Modeling Spacing Distribution of Queuing Vehicles in Front of a Signalized Junction Using Random-Matrix Theory

TL;DR

This paper introduces a novel model using random-matrix theory to analyze the spacing distribution of queuing vehicles at signalized junctions, revealing that their distribution aligns with the Gaussian symplectic ensemble, differing from free-flow traffic models.

Contribution

It applies random-matrix theory to model queuing vehicle spacing at signalized junctions, a novel approach in traffic flow analysis.

Findings

Spacing distribution fits Gaussian symplectic ensemble (GSE)

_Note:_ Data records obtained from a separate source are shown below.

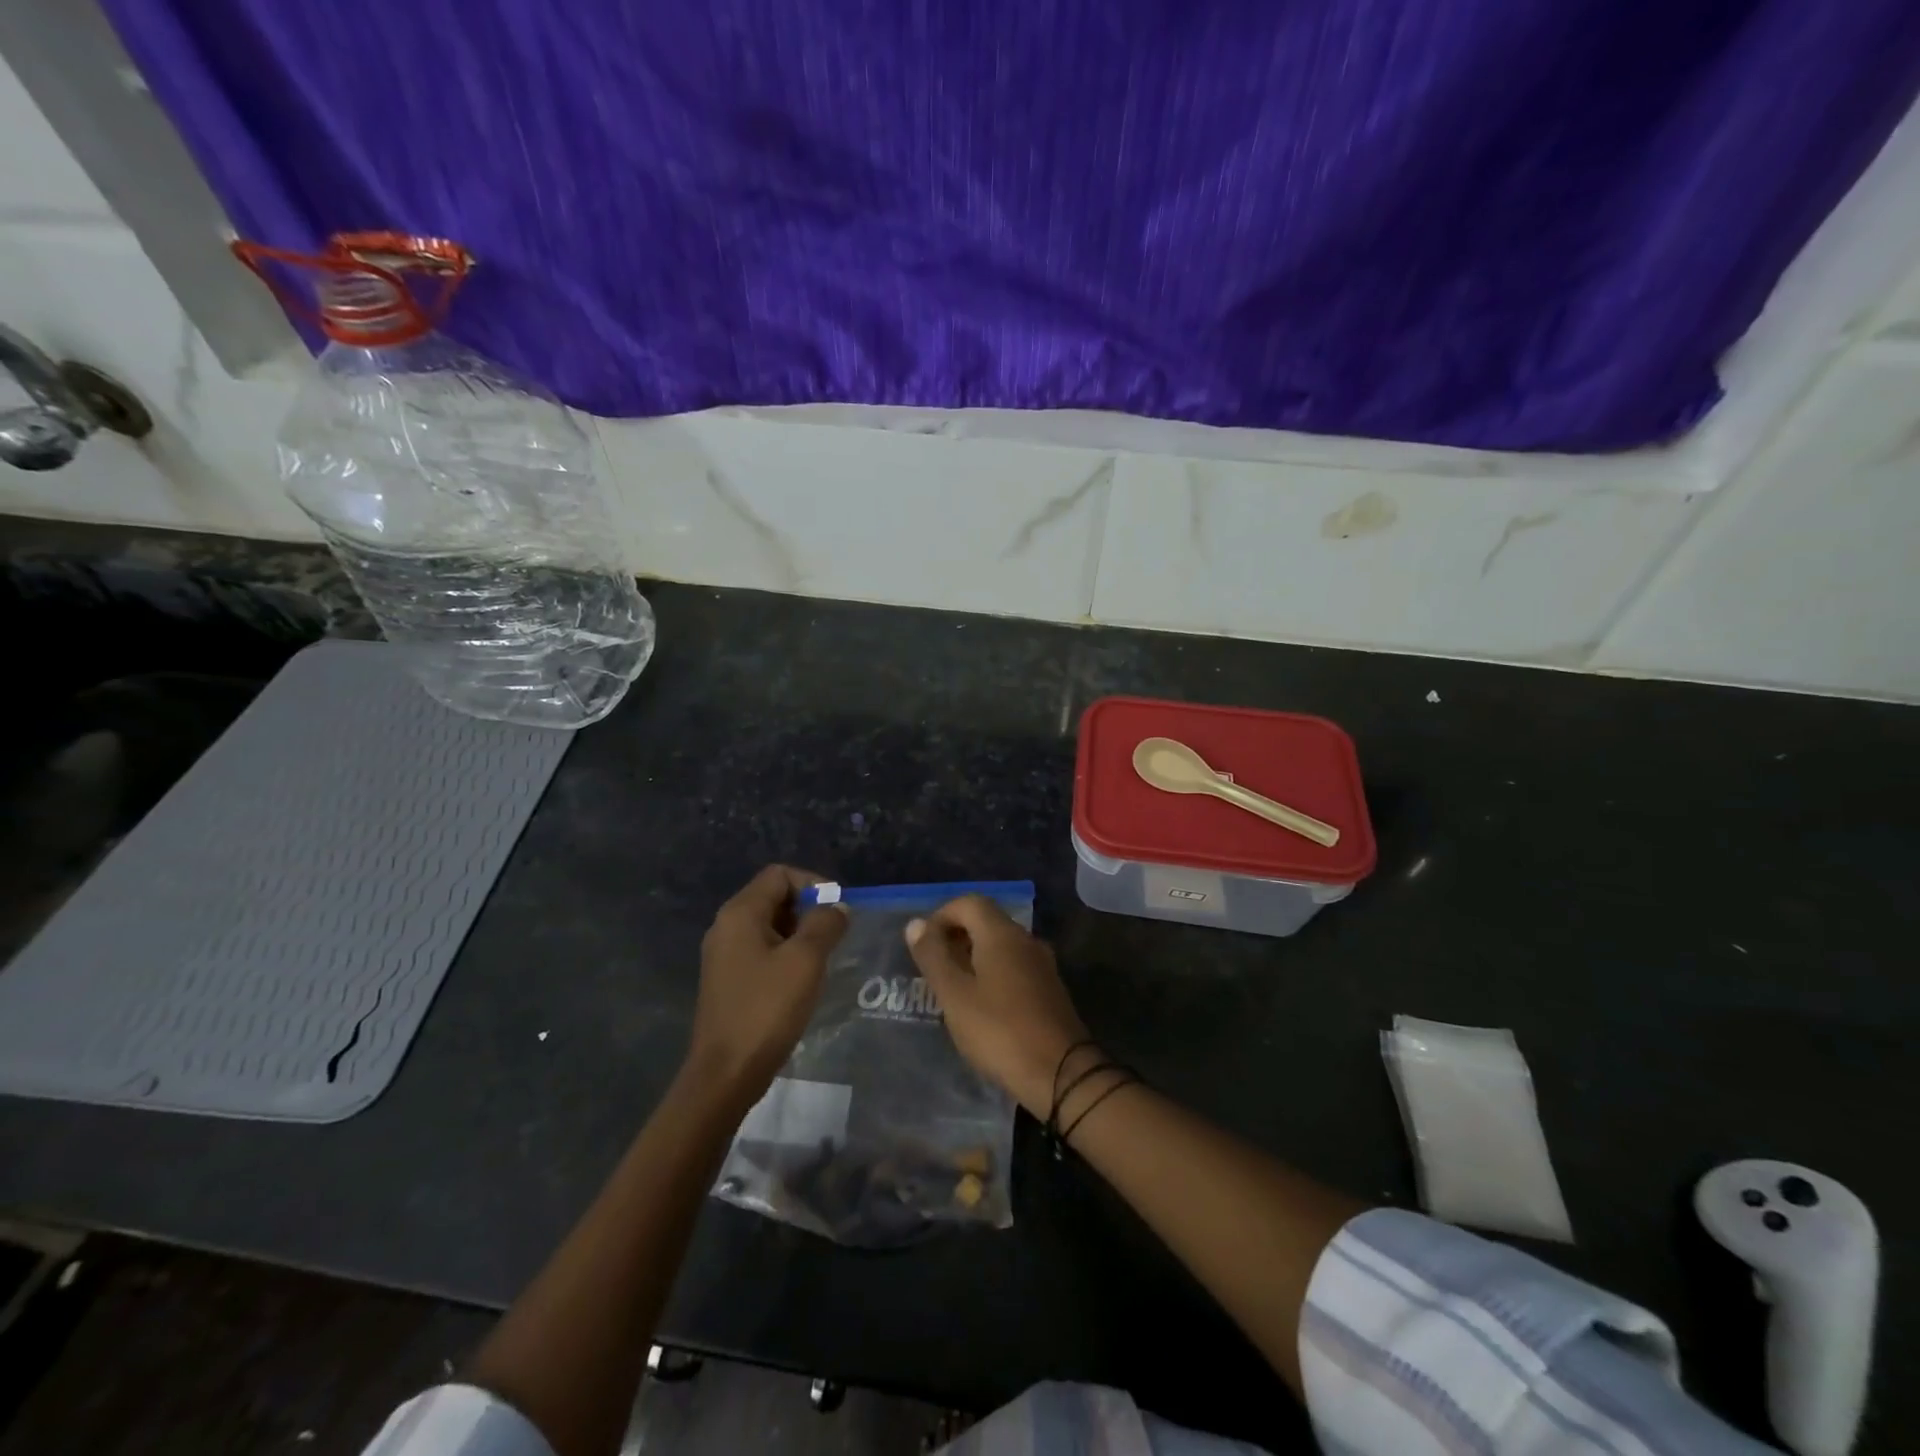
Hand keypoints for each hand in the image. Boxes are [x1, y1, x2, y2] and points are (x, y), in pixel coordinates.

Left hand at [688, 865, 846, 1103]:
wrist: (726, 1073)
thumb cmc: (767, 1009)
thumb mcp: (805, 960)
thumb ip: (825, 923)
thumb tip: (837, 907)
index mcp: (740, 913)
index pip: (780, 874)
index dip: (813, 883)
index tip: (837, 910)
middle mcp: (726, 926)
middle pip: (773, 897)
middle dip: (808, 908)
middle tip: (835, 935)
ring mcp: (724, 955)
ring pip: (770, 925)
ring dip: (800, 933)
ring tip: (824, 957)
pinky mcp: (728, 979)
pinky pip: (762, 950)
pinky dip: (786, 953)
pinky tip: (803, 979)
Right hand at [905, 895, 1091, 1117]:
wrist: (1061, 1074)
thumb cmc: (1000, 1031)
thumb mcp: (955, 996)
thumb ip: (933, 956)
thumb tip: (916, 923)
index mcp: (1002, 934)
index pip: (969, 902)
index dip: (941, 916)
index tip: (923, 946)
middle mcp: (1025, 939)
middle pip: (986, 921)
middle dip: (955, 936)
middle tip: (933, 968)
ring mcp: (1042, 964)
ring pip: (1001, 945)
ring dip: (973, 956)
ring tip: (952, 988)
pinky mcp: (1049, 988)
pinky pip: (1014, 965)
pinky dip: (992, 973)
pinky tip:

Queuing vehicles differ from free-flow vehicles in spacing distribution

Driving patterns influence the type of spacing distribution

Abstract

Modeling of headway/spacing between two consecutive vehicles has many applications in traffic flow theory and transport practice. Most known approaches only study the vehicles running on freeways. In this paper, we propose a model to explain the spacing distribution of queuing vehicles in front of a signalized junction based on random-matrix theory. We show that the recently measured spacing distribution data well fit the spacing distribution of a Gaussian symplectic ensemble (GSE). These results are also compared with the spacing distribution observed for car parking problem. Why vehicle-stationary-queuing and vehicle-parking have different spacing distributions (GSE vs GUE) seems to lie in the difference of driving patterns.